On Saturday 23 June, I saw the smoke plume before I had even heard about the fire. It was a massive towering chimney of smoke. It was coming from behind the ridge of the mountain south of us near Colorado Springs.
We turned on the radio, and I heard that it was thought someone had inadvertently started the fire through shooting practice in the woods. It has been hot and dry here, record heat at and above 100 degrees for 6 days. Our humidity wouldn’t appear to even fill a thimble when looking at the relative humidity meter. Hot and dry!
The City of Colorado Springs had been removing fuel for the possible fire hazards for quite a while now. They were well prepared, otherwise it could be a lot worse. The first few days, there was no loss of structures and the firefighters protected the homes and kept the fire from jumping highway 24. It is a good size fire barrier, and to keep it from spreading was a great feat for them.
That highway was closed to protect the firefighters and allow them to stay safe and focused on the job at hand. A fire line they did not have to dig up! Just keep the fire from jumping it.
The winds were constantly changing, and would just howl around our house, and the fire started moving north toward the Air Force Academy. It was finally evacuated, except for critical personnel. Hwy 25 was shut down for a while to allow for the traffic to move freely. The next night, the fire moved quickly in the middle of the night, three miles in ½ hour.
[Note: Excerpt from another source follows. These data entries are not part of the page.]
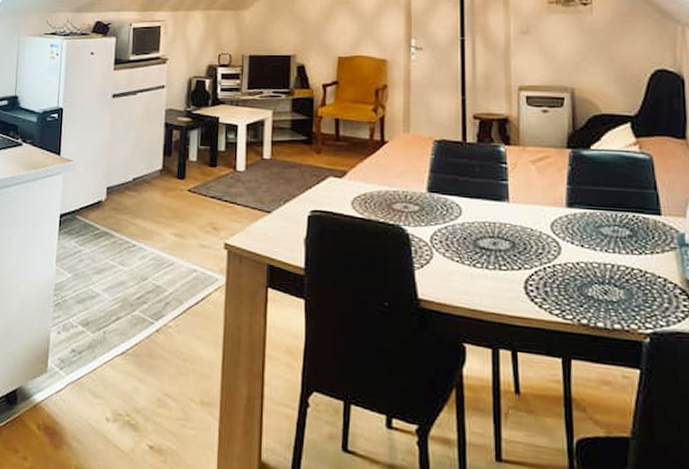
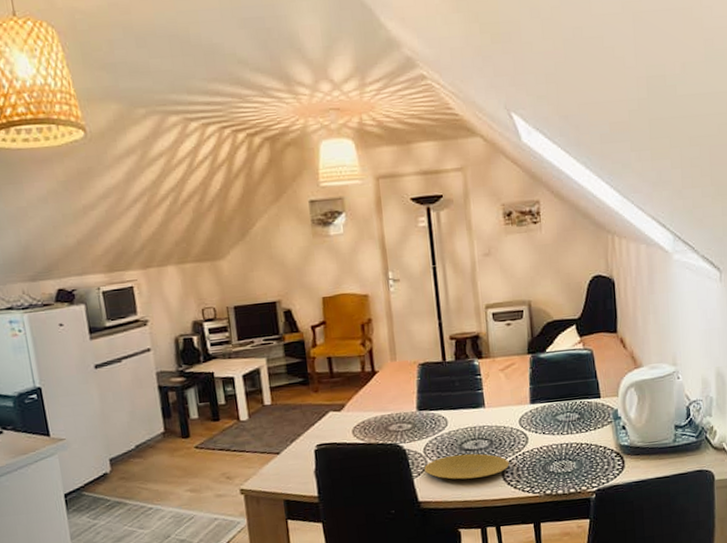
plate: none [429,251,535,286] -> present [424,453,509,480]

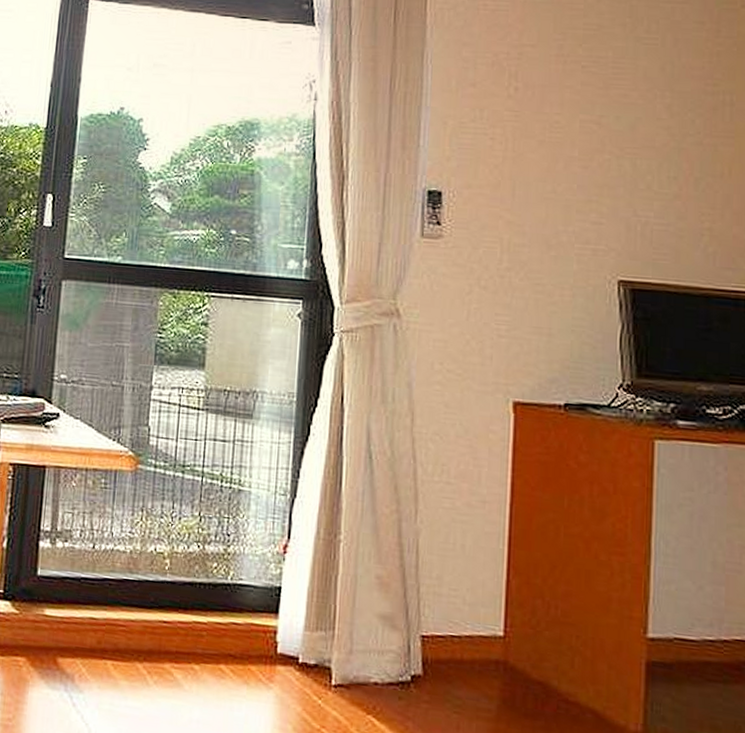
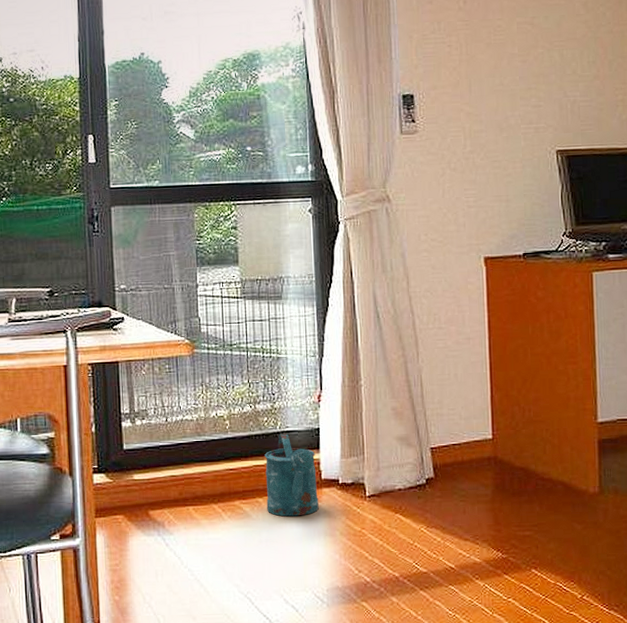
watering can: none [203,586,273,697] -> present [265,434,319,517]

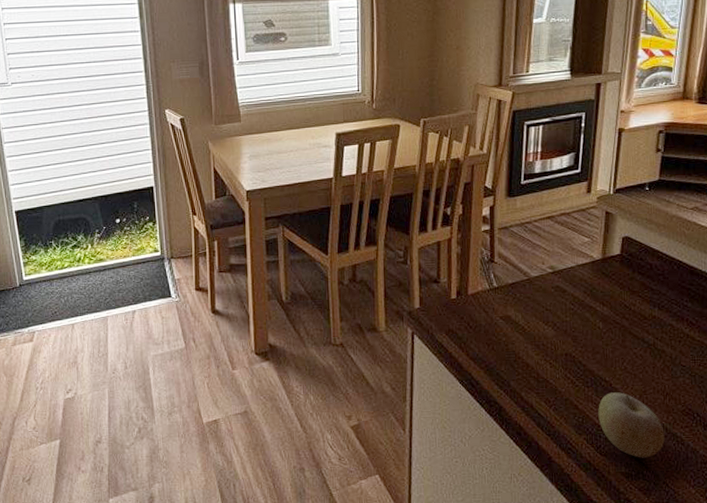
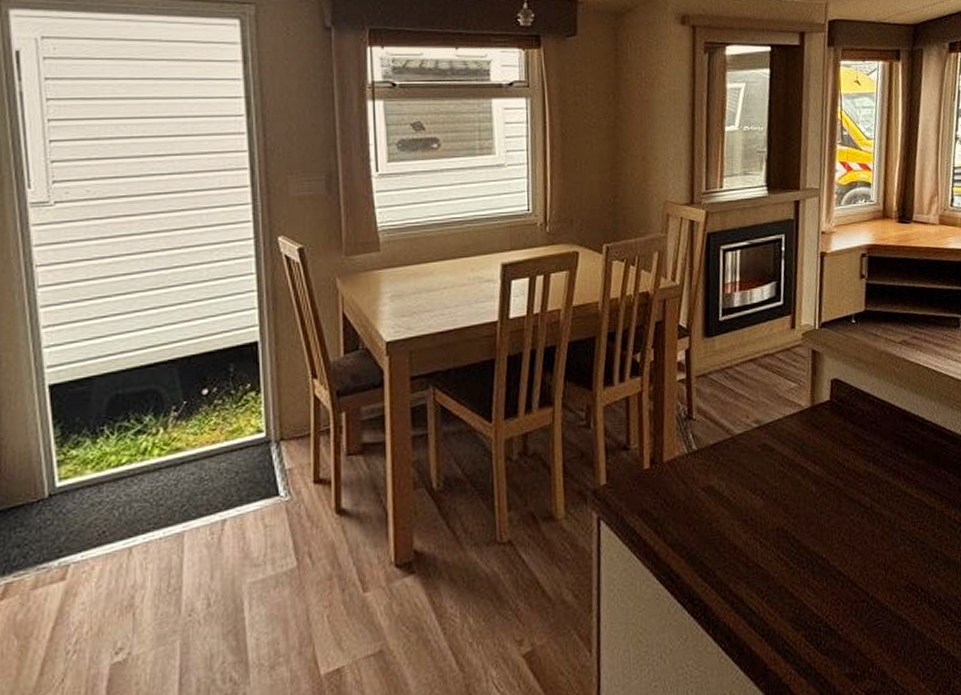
fruit: present [598,392,665,458] -> none [816,571,890,653]

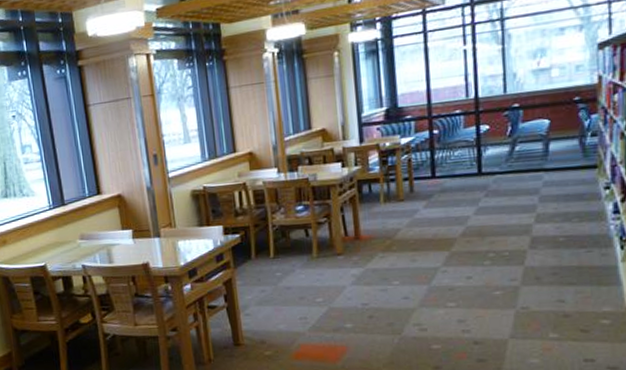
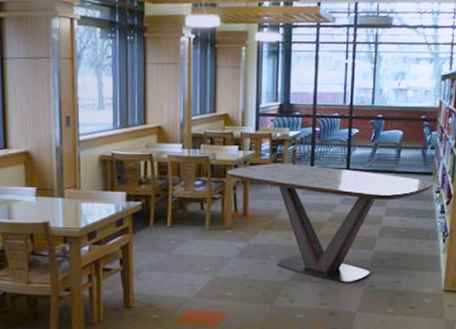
dining table: none [331,173,599,306] -> present [227,163,433,282]

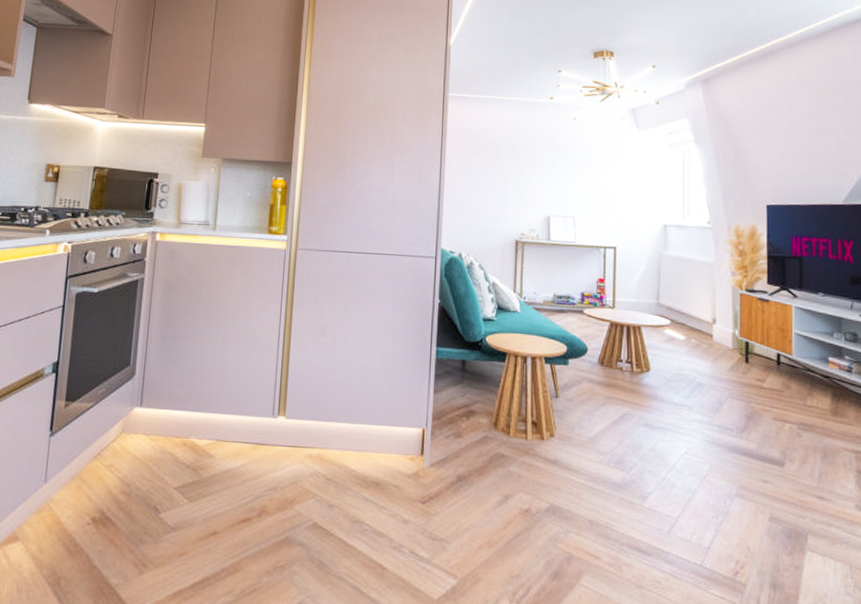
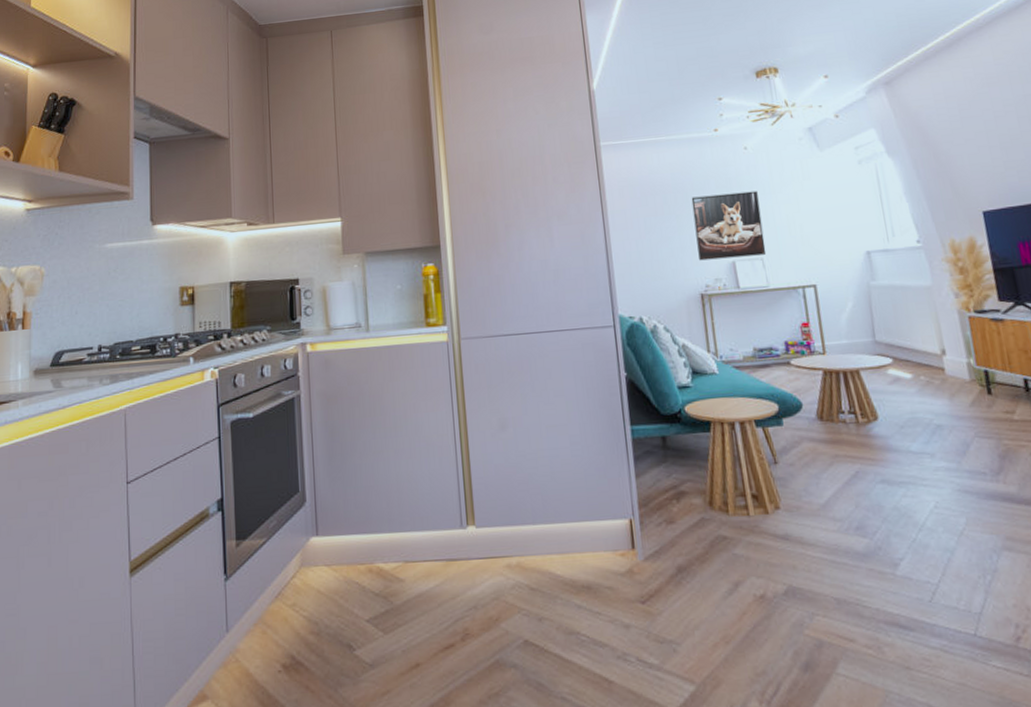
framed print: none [519,154,579,214] -> present [691,191,767,261]

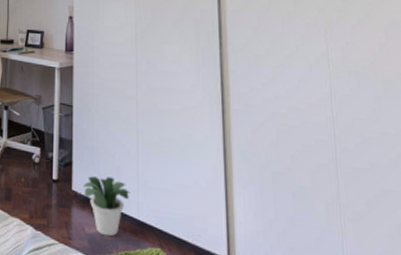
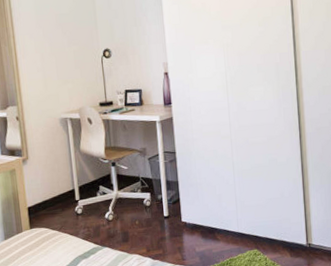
potted plant: present [84,176,130,237] -> none [191,204,231,251]

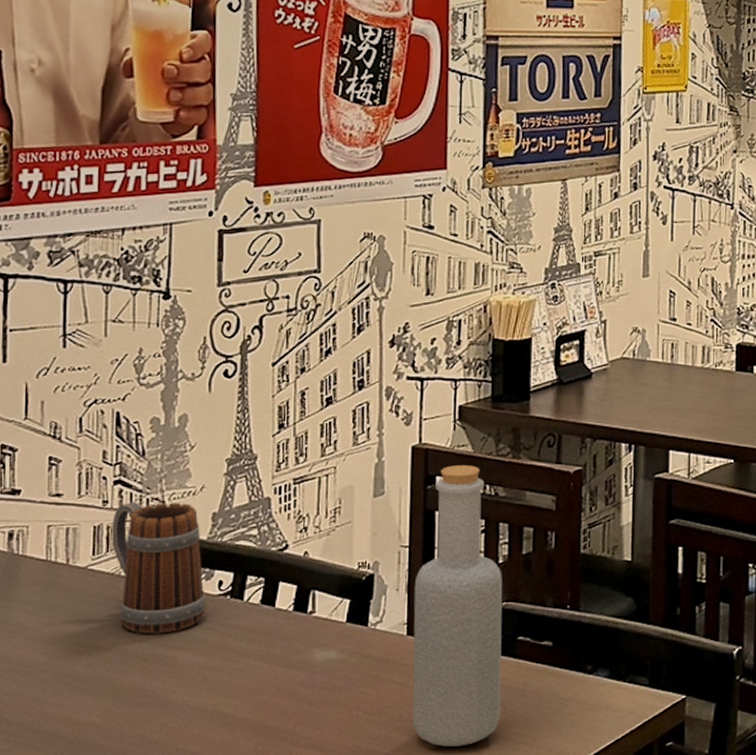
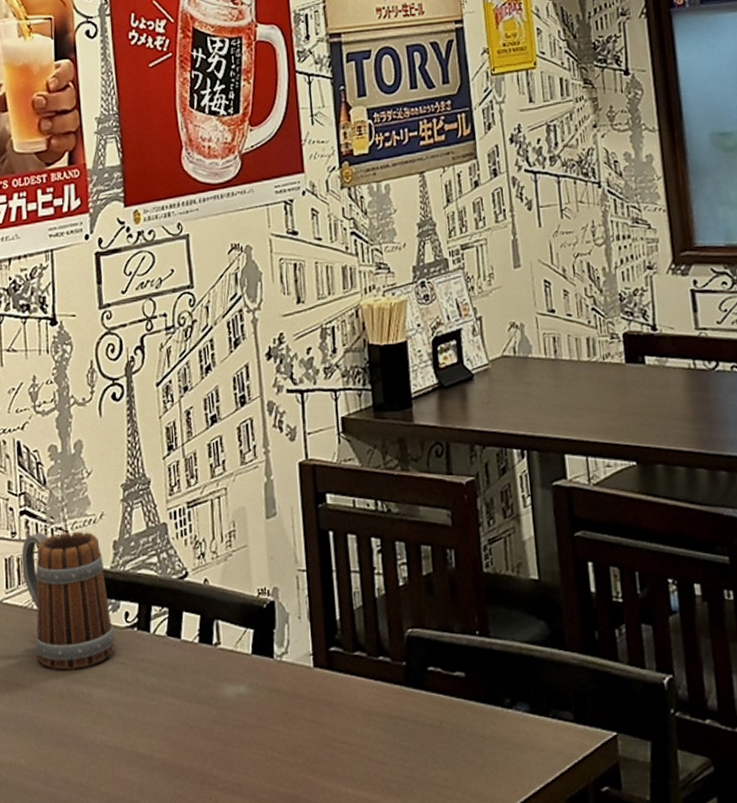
bottle: present [413,465,503,747] -> none [315,480,419,791]

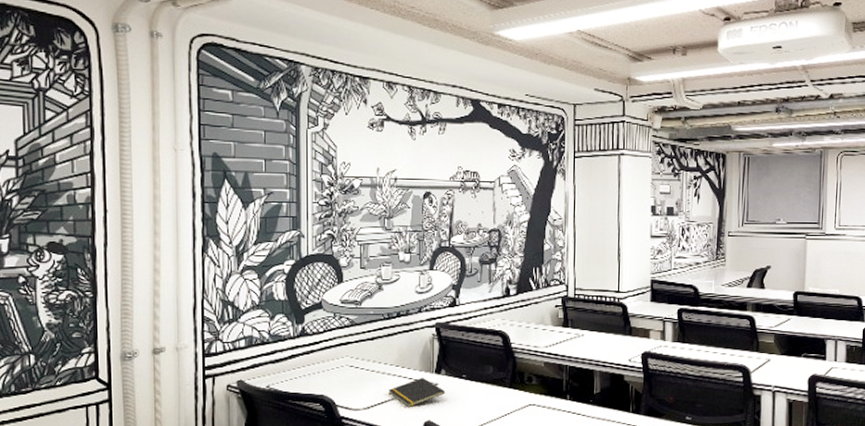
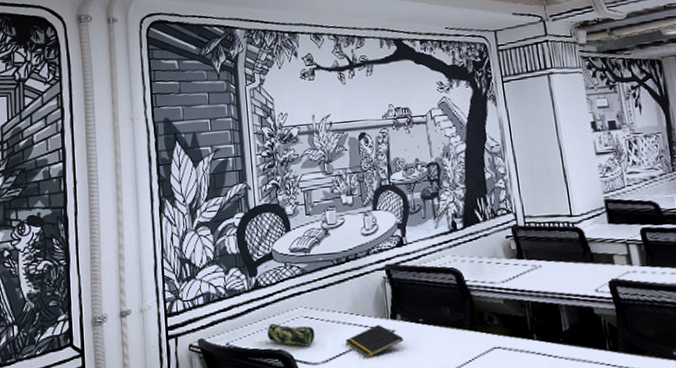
pencil case: none [310,370,359,392] -> present [267,323,315,346]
The smoke plumes had grown significantly, and there were a lot more pre-evacuation notices that were issued.
The smoke got so thick at my house, I thought it had caught on fire from some of the embers. But it hadn’t. I just needed to chew the air a bit before I inhaled. We left for about two hours, went south to get out of the smoke, then returned home when the winds changed again from southwest to from the north.
The entire section of lands west of Hwy 25 from Colorado Springs to County Line Road north of Monument and Palmer Lake were also placed on pre-evacuation notice yesterday.
Some of the farmers were moving equipment and helped a couple of my friends with transportation. Our neighbors are ready, as well as most of the town. It is great to see that they take fire seriously. When we were done moving equipment, it rained here in Monument for about 10 minutes. It did not appear to even hit the area where the fire was burning the most, but it was nice for us.
As we prepared to leave, we videotaped all of our property for insurance records. We talked to our insurance agent to see what their rules and requirements are.
Then we went around the property and removed any piles of fuel for fires from around our house. Now we are pretty much ready to go if need be.
How about you? How often do you look at your Farm or Home and look at your property from a fire’s point of view? All that you need is fuel/Oxygen and heat. It is a good time before it gets much hotter to take a moment and take some small steps to prevent a big headache later.